Marco e Elisa Wong: ri-generazioni a confronto.
Due anime legate da diversi punti in comune: la doppia cultura, cinese e italiana; l’attenzione per la politica e per il sociale; la passione per l’arte, ma soprattutto legati dall’amore di padre e figlia. Sto parlando di Marco ed Elisa Wong.
Lui massimo rappresentante dei cinesi in Italia, ora anche esponente politico per un partito italiano; da sempre abile giornalista e scrittore. In questi giorni presenta sul mercato la sua nuova graphic novel “Mei Lin la campionessa del ping pong”. Lei giovane, già laureata in economia, oggi sul trampolino di lancio nel mondo del cinema con la partecipazione nella serie di Netflix “Zero”, ambientata nella periferia di Milano.
Marco e Elisa Wong non si sono mai fermati d’avanti a nulla e i grandi risultati lo dimostrano.
Ecco Marco e Elisa Wong in una intervista nella quale scoprire l’approccio che hanno rispetto a temi comuni.
Cosa significa essere una seconda generazione, Marco negli anni ’70, mentre Elisa nel terzo millennio?

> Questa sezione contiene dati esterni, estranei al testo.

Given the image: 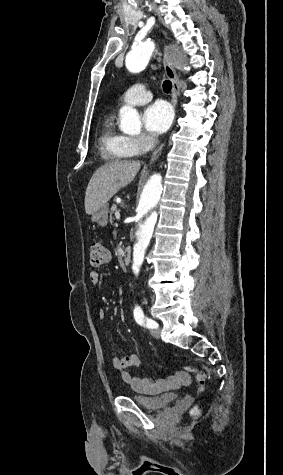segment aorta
<instances>
[{"instance_id": "762f6f07", "label": "aorta", "mask_w": 283, "mask_h": 475, "mask_svg": "<svg viewBox=\"0 0 283 475\" xmlns=\"http://www.w3.org/2000/svg\"><path fill=\"white\" fill-rule=\"evenodd\" d=\"M155 49V44L147 40L133 47L126 55L125 64L132 73L144 70ZM120 128L126 134H136L141 130V121L136 109L123 107L120 110ZM159 173L153 174L137 190L134 214L132 217V237L134 240L132 272L137 277L144 262L146 250L150 245L157 225L161 221L166 187Z\"/></svg>"}]
</instances>
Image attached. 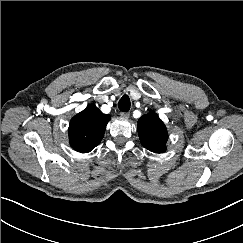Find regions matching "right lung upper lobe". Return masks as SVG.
Here are the masks:
<instances>
[{
    "label": "right lung upper lobe",
    "mask_w": 243,
    "mask_h": 243,
    "mask_svg": "<svg viewBox=\"0 0 243 243\" xmlns=\"http://www.w3.org/2000/svg\"><path fill=\"white\" fill-rule=\"evenodd\" d=\"M110 119L95 105H88L71 119L68 130L71 147L81 153L93 150L101 142Z\"/></svg>",
    "instance_id": "right-lung-upper-lobe-1"
}]
</instances>
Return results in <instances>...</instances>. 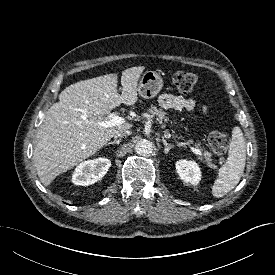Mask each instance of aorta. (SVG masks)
Returning <instances> with one entry per match:
<instances>
[{
  "label": "aorta",
  "instance_id": "aorta-1",
  "mask_svg": "<svg viewBox=\"0 0 275 275\" xmlns=\"http://www.w3.org/2000/svg\"><path fill=\"white\" fill-rule=\"evenodd\" d=\"M135 151L139 155H149L153 151L152 143L147 139H141L135 144Z\"/></svg>",
  "mask_w": 275,
  "mask_h": 275
}]
</instances>
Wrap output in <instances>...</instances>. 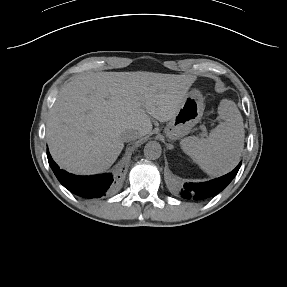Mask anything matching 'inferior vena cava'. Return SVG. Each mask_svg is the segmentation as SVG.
Returning <instances> with one entry per match:
<instances>
[{"mask_svg":"<svg viewBox=\"0 0 287 287\" xmlns=\"http://www.w3.org/2000/svg\"><path fill=\"white\" fill-rule=\"evenodd\" d=\"M139 132L136 130L128 129L124 131L121 135V139L123 142H130L132 140H135L139 137Z\"/></svg>","mask_w":287,"mask_h":287,"instance_id":"inferior-vena-cava-1","label":"inferior vena cava"}]
</instances>
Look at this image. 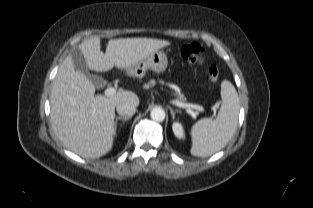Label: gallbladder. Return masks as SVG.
Instances as JSON below:
<instances>
[{
    "mask_svg": "<svg viewBox=\"0 0 313 208\" xmlns=\"http://www.w3.org/2000/svg\"><path fill=\"white\" fill-rule=\"evenodd\" d=\"M70 55L72 56L73 63L78 68V70L81 73L86 74L87 77L92 81L95 87L100 88L103 85H105L106 81L101 76L91 75L89 73L86 59L78 47L73 48L70 51Z\"/></svg>",
    "mask_w": 313,
    "mask_h": 208,
    "instance_id": "gallbladder-1",
    "label": "gallbladder"
}]
</instances>
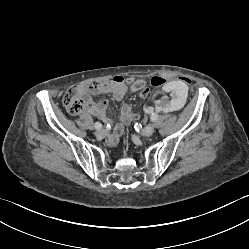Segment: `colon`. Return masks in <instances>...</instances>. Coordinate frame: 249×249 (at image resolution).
I'll use <instances>...</instances> for the list:
<instances>
[{
	"label": "colon",
	"instance_id": "5ec220e1",
	"mask_svg": "<svg viewBox=\"0 0 249 249\" xmlns=\"http://www.w3.org/2000/svg\"><path fill=\"white\" fill-rule=\"evenodd\" d=\"M189 82L190 80L187 79ZM166 83V79L161 76H155L151 79V85L154 87L161 86ZM149 90L145 89L142 93V97L148 95ZM62 103L65 109L72 115H77L81 113L87 104L84 94L78 88L68 89L62 98Z\"/></svg>",
	"mask_w": 249,
	"mask_h": 249
}]
</instances>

Marco: Negli anni ’70 l’Italia aveva una percentuale di immigrati molto bassa, per cui c’era poca abitudine e conseguentemente molta curiosità. Molti mi chiedevano per esempio se non fossi un bambino vietnamita adottato da una famiglia italiana, a causa della guerra nel Vietnam. Oppure mi facevano tante domande su Mao e la rivoluzione culturale. Argomenti di cui si sentiva molto parlare, ma di cui c’erano poche testimonianze dirette. In generale c’era più ignoranza sulle tematiche migratorie, ma anche un pregiudizio più positivo rispetto a quello attuale nei confronti delle seconde generazioni. Mancavano quindi punti di riferimento culturali ed esperienze che potessero aiutare nella creazione di una identità propria delle seconde generazioni ed era maggiore il rischio di assimilazione nella cultura dominante.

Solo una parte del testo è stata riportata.